Already lagging on this course due to work committments. Finding the different platforms a bit of a challenge as well - as I think are som others. Still it is an experiment I guess and we are the guinea pigs - although a bit more usability would not go amiss :-) I am fininf Cloudworks a bit dire so far. My head is spinning a bit from all the different messages and places where those msaages are in this course, get the feeling that are a lot of time rich folk involved :-)

What is learning design??? First off the language is a bit dysfunctional it is really about teaching design. My take and sales pitch would be that it is: The abilty to represent to an 'outsider' what happens in a course that you are teachig or are intending to teach. To use the IMD LD terminology in a hopefully clear way and the questions of Journalistic Enquiry it is the ability to descibe who is doing  what, when, where, with whom and with what resources in relation to teaching topics and outcomes etc. We need to find a lotech way of describing this things:

  •  the roles of teacher and student are represented,
  • as are the learning outcomes, the resources needed,
  • the type of environmental services used,
  • the parts of the knowledge domain involved, and relations to assessment activities.

This type of representation could also be used at different levels of granularity from an entire programme through to a module and down to an individual lesson, thus giving a common lo-tech ‘vocabulary’ and expressive framework to a team. This approach also fits well with the type of basic design visualisation tools advocated by Sloep, Hummel, & Manderveld (2005). And Basic is really what we need when working with LD novices (i.e most people). We also need some simple graphical representations as well.
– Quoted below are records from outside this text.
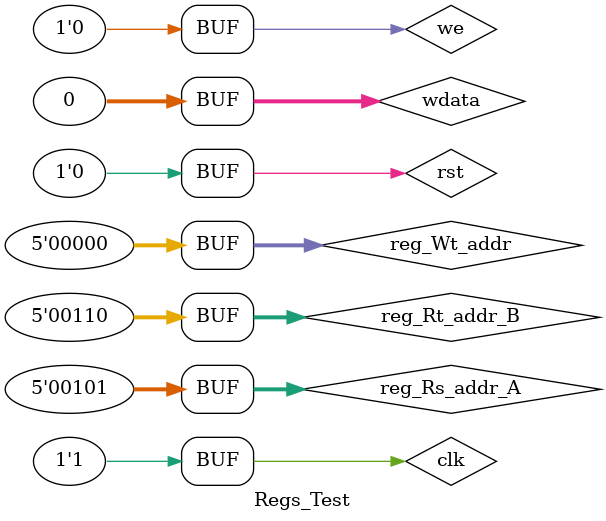
<source format=v>
`timescale 1ns / 1ps


module Regs_Test;

	// Inputs
	reg clk;
	reg rst;
	reg we;
	reg [4:0] reg_Rs_addr_A;
	reg [4:0] reg_Rt_addr_B;
	reg [4:0] reg_Wt_addr;
	reg [31:0] wdata;

	// Outputs
	wire [31:0] rdata_A;
	wire [31:0] rdata_B;

	// Instantiate the Unit Under Test (UUT)
	Regs uut (
		.clk(clk), 
		.rst(rst), 
		.we(we), 
		.reg_Rs_addr_A(reg_Rs_addr_A), 
		.reg_Rt_addr_B(reg_Rt_addr_B), 
		.reg_Wt_addr(reg_Wt_addr), 
		.wdata(wdata), 
		.rdata_A(rdata_A), 
		.rdata_B(rdata_B)
	);

	initial begin
		// Initialize Inputs
		clk = 0;
		rst = 0;
		we = 0;
		reg_Rs_addr_A = 0;
		reg_Rt_addr_B = 0;
		reg_Wt_addr = 0;
		wdata = 0;

		// Wait 100 ns for global reset to finish
		#100;
        
		// Add stimulus here
		
		rst = 1;
		#50;
		rst = 0;
		we = 1;
		reg_Rs_addr_A = 0;
		reg_Rt_addr_B = 0;
		reg_Wt_addr = 5;
		wdata = 32'hA5A5A5A5;
		#20;
		we = 1;
		reg_Rs_addr_A = 0;
		reg_Rt_addr_B = 0;
		reg_Wt_addr = 6;
		wdata = 32'h55AA55AA;
		#20;
		we = 1;
		reg_Rs_addr_A = 0;
		reg_Rt_addr_B = 0;
		reg_Wt_addr = 0;
		wdata = 32'hAAAA5555;
		#20;
		we = 0;
		reg_Rs_addr_A = 5;
		reg_Rt_addr_B = 6;
		reg_Wt_addr = 0;
		wdata = 0;
		#20;
		

	end
	
	always begin
		clk = 0; #10;
		clk = 1; #10;
	end
      
endmodule


</source>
We absolutely need to be able to provide a bridge from what we can call the 'vernacular' descriptions used by teachers to a more abstract and shareable version of these designs that currently only exist in teachers heads and to some limited degree in course handbooks. I personaly would be very happy to get some simple representation tools together to help people articulate their implicit designs. That shall be my mini learning design dream / challenge.